Mercoledì sera è andato in onda il Grande Fratello Vip. Aggiungerei purtroppo poiché è stato sferrato un ennesimo colpo alla figura femminile nel nostro paese. Evidenziando la ancora attuale arretratezza nella quale riversa il suo ruolo. Sottolineando maggiormente quanto sia difficile, ogni anno che passa, avere la possibilità di conciliare la maternità con la professione.
Adriana Volpe, attrice e conduttrice, durante la trasmissione della casa più spiata d’Italia, ha dichiarato che nei contratti firmati fino al 2012 con la RAI, in caso di gravidanza, l’azienda poteva decidere di recidere il contratto.
In effetti le normative vigenti sulle lavoratrici in stato interessante e sulle lavoratrici madre impongono alla puerpera di comunicare immediatamente lo stato, in modo tale da tutelare la lavoratrice stessa e di renderle maggiormente confortevole la postazione di lavoro, oppure ancora destinarla temporaneamente, ad un ruolo differente, all’interno dello stesso ambiente di lavoro, un po’ meno faticoso per lei, e per niente dannoso per il nascituro.
Ma il caso non è questo. Parliamo di un contratto di lavoro presso una emittente televisiva che, evidentemente, si interessa solo e soltanto dell’aspetto fisco ed estetico delle sue conduttrici.
La “clausola gravidanza” è un espediente limitante e vessatorio nei confronti di donne che hanno voglia di lavorare. Le lavoratrici si trovano a dover fare una scelta non troppo semplice. La carriera o i figli. Come se in questo momento storico fosse semplice percepire guadagni. Come se avere dei figli non imponesse la responsabilità di aver dei soldi per poter garantire loro una vita serena, dando loro tutto ciò che è necessario.
Ad Adriana Volpe, personaggio pubblico, è andata bene, poiché dopo il 2012 ha ottenuto la modifica del contratto. Mi duole però considerare che non tutte le donne che subiscono un contratto del genere hanno la forza economica per poterlo mettere in discussione.
Per arrivare a vederlo modificato. Per non temere un licenziamento in tronco in vista della gravidanza.

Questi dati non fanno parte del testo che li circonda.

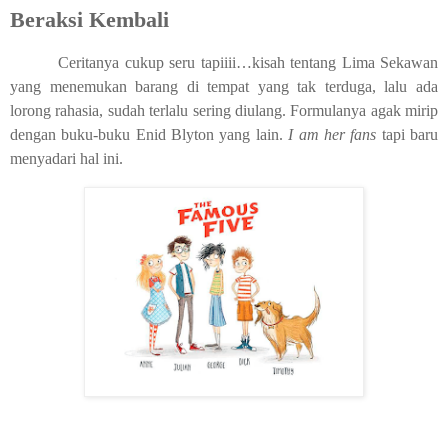
Beraksi Kembali
Ceritanya cukup seru tapiiii…kisah tentang Lima Sekawan
yang menemukan barang di tempat yang tak terduga, lalu ada
lorong rahasia, sudah terlalu sering diulang. Formulanya agak mirip
dengan buku-buku Enid Blyton yang lain.
I am her fans
tapi baru
menyadari hal ini.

I contratti discriminatori come questo sono delle velate minacce, delle sudditanze psicologiche. Vanno combattute strenuamente e senza esclusioni di colpi. Mi auguro che la legge si prodighi in merito per evitare che questo genere di contratti vengano più redatti, e che così si possa finalmente fare un passo in avanti verso la civiltà.